Data shown Start Marker

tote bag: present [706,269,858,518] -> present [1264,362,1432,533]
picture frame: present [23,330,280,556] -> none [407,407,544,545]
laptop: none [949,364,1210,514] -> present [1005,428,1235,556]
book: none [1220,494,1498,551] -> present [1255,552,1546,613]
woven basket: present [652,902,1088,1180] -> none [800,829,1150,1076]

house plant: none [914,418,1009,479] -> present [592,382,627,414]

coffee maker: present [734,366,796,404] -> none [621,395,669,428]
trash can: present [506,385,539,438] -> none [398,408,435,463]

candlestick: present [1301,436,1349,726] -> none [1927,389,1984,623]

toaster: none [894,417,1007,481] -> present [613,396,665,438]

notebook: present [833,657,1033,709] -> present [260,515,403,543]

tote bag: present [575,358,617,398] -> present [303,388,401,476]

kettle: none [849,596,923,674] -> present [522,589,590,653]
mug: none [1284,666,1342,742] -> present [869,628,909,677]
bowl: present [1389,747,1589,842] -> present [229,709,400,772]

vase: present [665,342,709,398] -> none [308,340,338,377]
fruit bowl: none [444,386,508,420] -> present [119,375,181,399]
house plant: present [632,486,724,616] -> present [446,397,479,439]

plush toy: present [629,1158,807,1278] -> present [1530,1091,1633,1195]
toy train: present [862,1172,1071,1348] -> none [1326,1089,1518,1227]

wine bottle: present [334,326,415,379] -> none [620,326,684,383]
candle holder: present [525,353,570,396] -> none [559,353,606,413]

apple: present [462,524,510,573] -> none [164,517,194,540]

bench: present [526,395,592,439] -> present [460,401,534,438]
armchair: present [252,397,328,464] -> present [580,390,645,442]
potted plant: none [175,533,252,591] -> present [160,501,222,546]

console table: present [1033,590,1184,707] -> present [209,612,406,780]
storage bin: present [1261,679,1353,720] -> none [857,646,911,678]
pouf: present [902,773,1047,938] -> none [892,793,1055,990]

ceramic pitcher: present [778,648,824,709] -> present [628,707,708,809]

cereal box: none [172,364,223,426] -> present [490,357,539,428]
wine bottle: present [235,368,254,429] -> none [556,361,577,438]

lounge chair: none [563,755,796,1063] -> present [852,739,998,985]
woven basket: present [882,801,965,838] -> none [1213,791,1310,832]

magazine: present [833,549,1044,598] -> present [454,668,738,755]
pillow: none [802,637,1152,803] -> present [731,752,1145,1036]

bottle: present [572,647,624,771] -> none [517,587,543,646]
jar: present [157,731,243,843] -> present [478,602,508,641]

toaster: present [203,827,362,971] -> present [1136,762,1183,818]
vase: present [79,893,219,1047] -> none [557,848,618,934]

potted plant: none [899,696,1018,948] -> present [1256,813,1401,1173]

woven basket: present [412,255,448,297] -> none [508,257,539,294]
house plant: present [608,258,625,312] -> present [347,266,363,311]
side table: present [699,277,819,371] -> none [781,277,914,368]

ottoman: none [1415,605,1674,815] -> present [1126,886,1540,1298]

Data shown End Marker

### Exercise details:
Quote, word for word, every line from the top of the entries through the line that holds "mug: none [1284,666,1342,742]".

### Answer space:
tote bag: present [706,269,858,518] -> present [1264,362,1432,533]
picture frame: present [23,330,280,556] -> none [407,407,544,545]
laptop: none [949,364,1210,514] -> present [1005,428,1235,556]
book: none [1220,494,1498,551] -> present [1255,552,1546,613]
woven basket: present [652,902,1088,1180] -> none [800,829,1150,1076]

house plant: none [914,418,1009,479] -> present [592,382,627,414]

coffee maker: present [734,366,796,404] -> none [621,395,669,428]
trash can: present [506,385,539,438] -> none [398,408,435,463]

candlestick: present [1301,436,1349,726] -> none [1927,389,1984,623]

toaster: none [894,417,1007,481] -> present [613,396,665,438]

notebook: present [833,657,1033,709] -> present [260,515,403,543]

tote bag: present [575,358,617,398] -> present [303,388,401,476]

kettle: none [849,596,923,674] -> present [522,589,590,653]
mug: none [1284,666,1342,742] -> present [869,628,909,677]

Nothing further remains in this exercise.